Ne consegue che, anche se è diversa la “natura dell’assenso dovuto alle verità proposte dalla Chiesa come divinamente rivelate (1° comma) o da ritenersi in modo definitivo (2° comma), è importante sottolineare che non vi è differenza circa il carattere pieno e irrevocabile dell’assenso, dovuto ai rispettivi insegnamenti”. L’unica differenza si riferisce alla virtù soprannaturale della fede: “nel caso delle verità del 1° comma l’assenso è fondato direttamente sulla fede nell’autorità della Parola di Dio (dottrine de fide credenda); nel caso delle verità del 2° comma, esso è fondato sulla fede nell’assistenza dello Spirito Santo al Magistero e sulla dottrina cattolica dell’infallibilità del Magistero (dottrine de fide tenenda) (n. 8).

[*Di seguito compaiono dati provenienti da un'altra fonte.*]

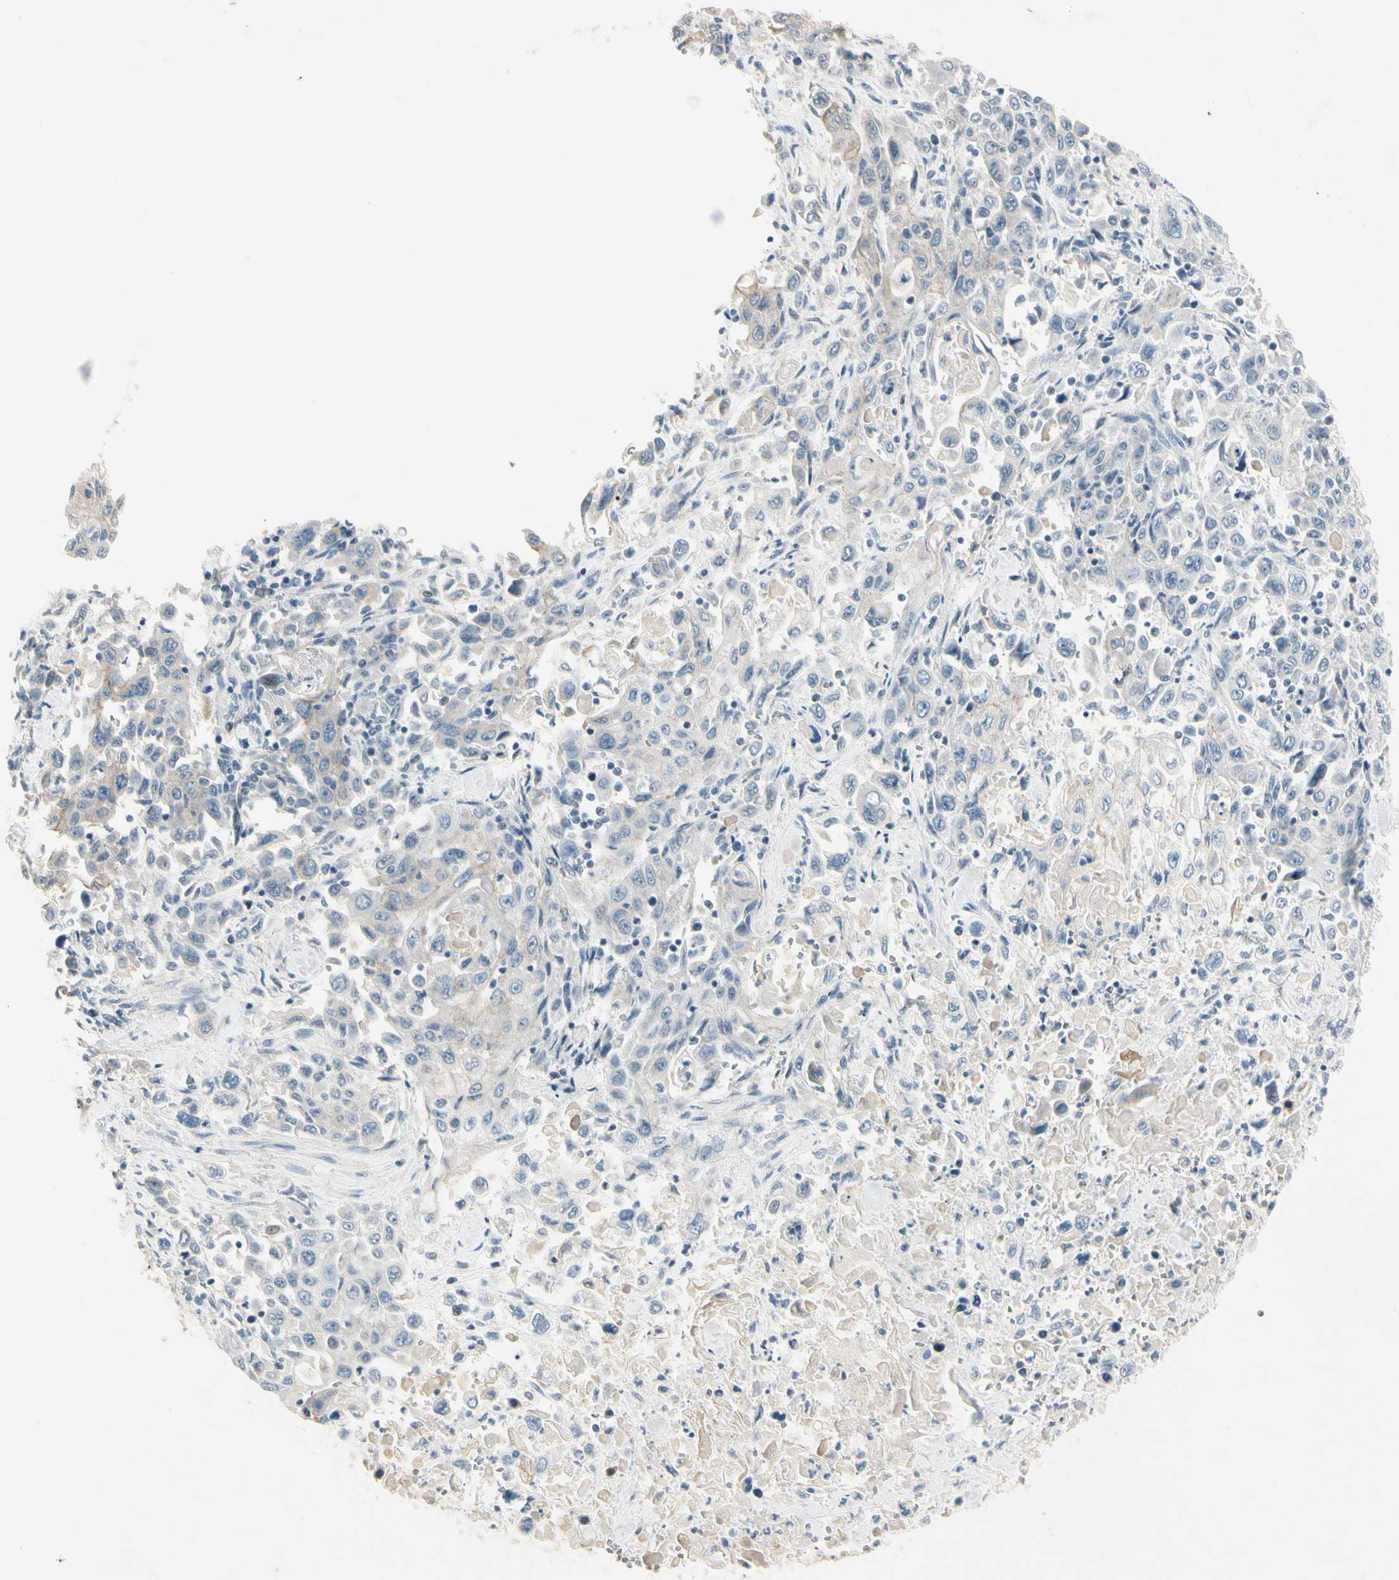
{"staining": {"intensity": "weak", "quantity": "25%-75%", "location": "cytoplasmic/membranous"}, "tissue": "pancreatic cancer", "cell_type": "Tumor cells", "image_type": "cancer", "snomed": [{"axis": "morphology", "description": "Adenocarcinoma, NOS"}, {"axis": "topography", "description": "Pancreas"}], "caption": "About 25%-75% of tumor cells in pancreatic cancer display weak cytoplasmic/membranous protein staining as visualized by brown immunohistochemical staining.", "gene": "SPINK4", "patient": {"sex": "male", "age": 70}}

Una conferma di tale interpretazione si trova nel Motu proprio promulgato da Giovanni Paolo II il 18 maggio 1998 (4), nel quale vengono fissate alcune norme aggiuntive ai Codici latino e delle Chiese orientali, appunto allo scopo di imporre espressamente l’obbligo di aderire alle verità proposte definitivamente dal Magistero della Chiesa, con l’indicazione delle rispettive sanzioni canoniche.

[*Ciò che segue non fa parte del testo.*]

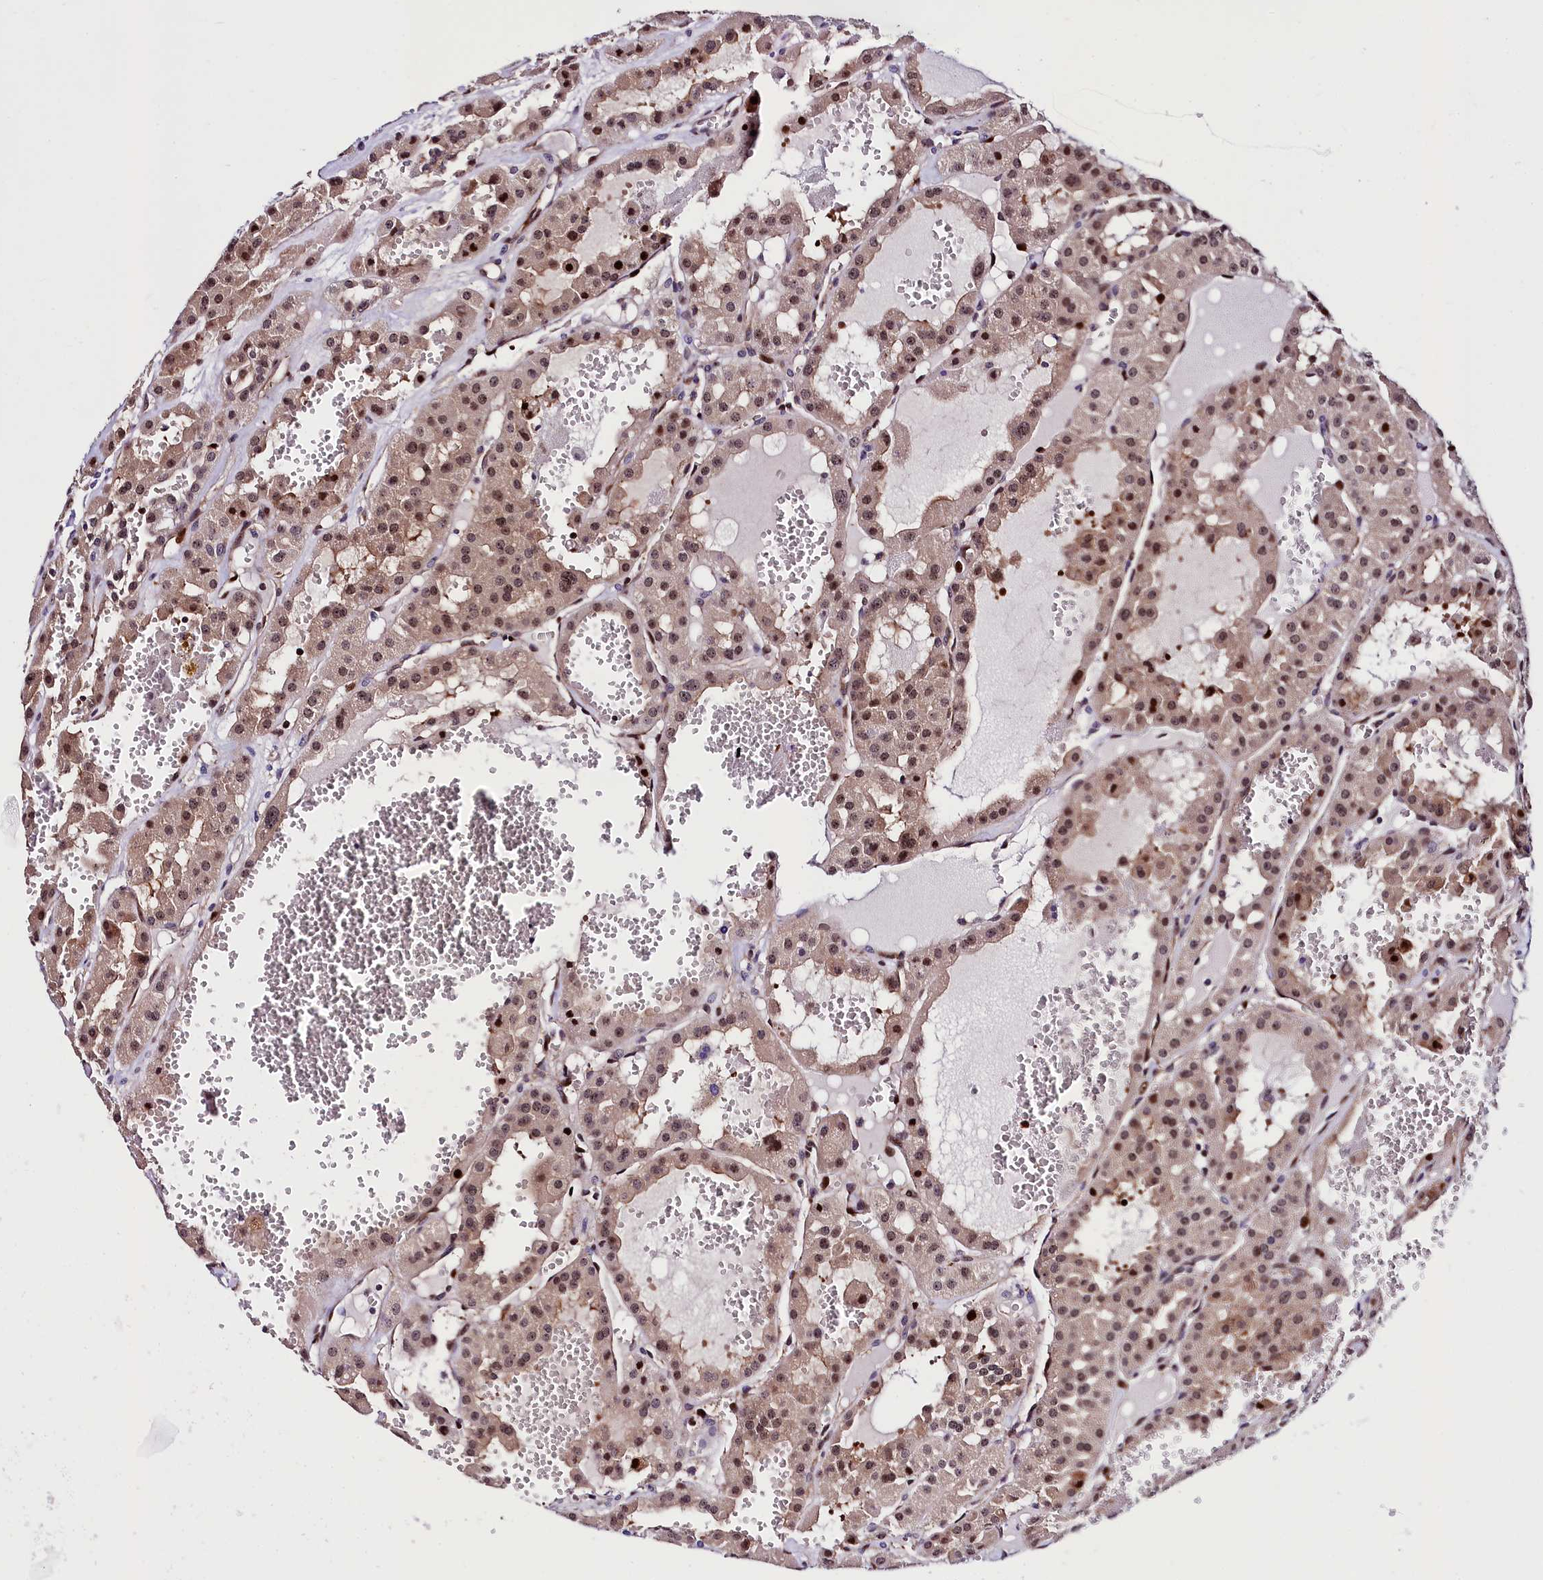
{"staining": {"intensity": "moderate", "quantity": ">75%", "location": "cytoplasmic/membranous,nuclear"}, "tissue": "renal cancer", "cell_type": "Tumor cells", "image_type": "cancer", "snomed": [{"axis": "morphology", "description": "Carcinoma, NOS"}, {"axis": "topography", "description": "Kidney"}], "caption": "The histopathology image demonstrates staining of renal carcinoma, revealing moderate cytoplasmic/membranous and nuclear protein staining (brown color) within tumor cells.", "gene": "TRMT112", "patient": {"sex": "female", "age": 75}}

Infatti, ovviando ad una lacuna nella legislazione universale della Chiesa relativamente alla categoria di verità espresse nel secondo comma della Professio fidei, viene introdotta una integrazione codiciale nei cann. 750 e 1371, n, 1 del CIC, e nei cann. 598 e 1436 del CCEO.


Si stabilisce pertanto che chi non aderisce a proposizioni insegnate dal Magistero come definitive tenendae, si oppone ad una dottrina della Chiesa cattolica e dovrà essere punito con giusta pena. La Nota esplicita ulteriormente: “Chi le negasse, assumerebbe una posizione di rifiuto di verità della dottrina cattolica e pertanto non sarebbe più in piena comunione con la Chiesa cattolica”.


Nella parte finale (n. 11), la Nota offre, con finalità meramente indicativa e non esaustiva, alcuni esempi di dottrine relative ai tre commi esposti sopra. Ci basti ricordare che fra esse figura la dottrina sulla ordinazione sacerdotale riservata solo agli uomini. Ci sarebbe pertanto motivo per sperare che in questo determinato campo – e naturalmente anche sui diversi temi specifici elencati – venisse a cessare il dissenso che potremmo definire sistematico dopo un così chiaro insegnamento del Magistero. È vero infatti che non si tratta di un nuovo documento, ma semplicemente di una Nota illustrativa, che comunque si inserisce nella serie di interventi che richiamano con insistenza la necessità da parte dei fedeli, e soprattutto dei teologi, di una adesione più cosciente ai pronunciamenti magisteriali, pur nel riconoscimento del loro ruolo insostituibile.


Essa è pur sempre un invito a riflettere, che con l’integrazione apportata ai Codici di Diritto Canonico dal Motu proprio di Giovanni Paolo II acquisisce anche una dimensione legislativa e disciplinare.


ADRIANO GARUTI, O.F.M.
Pontificio Ateneo Antoniano.


 


NOTE


1) Congregazione per la Dottrina della fede, Nota dottrinale illustrativa della formula conclusiva della Professio fidei, L’Osservatore Romano del 30 giugno-1 luglio 1998.


2) In effetti, nella Risposta si afferma che la stessa dottrina “fondata nella Parola di Dio scritta e costantemente conservata e applicata nella Tradizione della Chiesa fin dall’inizio, è stata proposta infallibilmente dal magistero ordinario e universale” e che “si deve tenere sempre, ovunque e da tutti i fedeli, in quanto appartenente al deposito della fede”.


3) Viene anzi fatta una interessante precisazione: “Inoltre non si può escludere che ad un certo punto dello sviluppo dogmatico, l’intelligenza tanto delle realtà quanto delle parole del deposito della fede possa progredire nella vita della Chiesa e il Magistero giunga a proclamare alcune di queste dottrine anche come dogmi di fede divina e cattolica”.


4) Giovanni Paolo II, Lettera Apostolica data Motu Proprio Ad tuendam fidem, con la quale vengono inserite alcune norme nel Codice di Diritto Canonico e nel Codice dei Canoni delle Chiese Orientali (L’Osservatore Romano del 30 giugno-1 luglio 1998).